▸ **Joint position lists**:
- - - - -

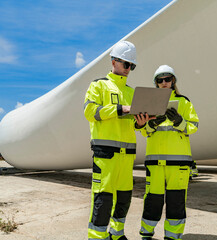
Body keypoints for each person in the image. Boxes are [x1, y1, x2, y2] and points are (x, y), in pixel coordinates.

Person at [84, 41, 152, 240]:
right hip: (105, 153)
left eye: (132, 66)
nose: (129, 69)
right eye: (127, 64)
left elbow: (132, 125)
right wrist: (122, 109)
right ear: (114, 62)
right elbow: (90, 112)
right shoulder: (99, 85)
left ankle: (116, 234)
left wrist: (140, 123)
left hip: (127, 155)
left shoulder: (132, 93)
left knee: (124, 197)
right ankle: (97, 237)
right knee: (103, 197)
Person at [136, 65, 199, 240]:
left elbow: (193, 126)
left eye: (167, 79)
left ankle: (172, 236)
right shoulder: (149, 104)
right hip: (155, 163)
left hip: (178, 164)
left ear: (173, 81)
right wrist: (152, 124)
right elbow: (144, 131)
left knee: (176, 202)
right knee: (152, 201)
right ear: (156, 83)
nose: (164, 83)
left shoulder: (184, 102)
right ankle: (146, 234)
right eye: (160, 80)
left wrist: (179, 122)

- - - - -

▸ **WHAT THIS TASK INVOLVES**:
Return the data verbatim, leaving out the pictures it holds.

▸ **REPLY**:
Body keypoints for each person in the image. Boxes are [x1, y1, x2, y2] and points are (x, y), in pixel coordinates.

Person at [84, 41, 152, 240]:
right hip: (105, 153)
left eye: (132, 66)
nose: (129, 69)
right eye: (127, 64)
left elbow: (132, 125)
right wrist: (122, 109)
right ear: (114, 62)
right elbow: (90, 112)
right shoulder: (99, 85)
left ankle: (116, 234)
left wrist: (140, 123)
left hip: (127, 155)
left shoulder: (132, 93)
left knee: (124, 197)
right ankle: (97, 237)
right knee: (103, 197)
Person at [136, 65, 199, 240]:
left elbow: (193, 126)
left eye: (167, 79)
left ankle: (172, 236)
right shoulder: (149, 104)
right hip: (155, 163)
left hip: (178, 164)
left ear: (173, 81)
right wrist: (152, 124)
right elbow: (144, 131)
left knee: (176, 202)
right knee: (152, 201)
right ear: (156, 83)
nose: (164, 83)
left shoulder: (184, 102)
right ankle: (146, 234)
right eye: (160, 80)
left wrist: (179, 122)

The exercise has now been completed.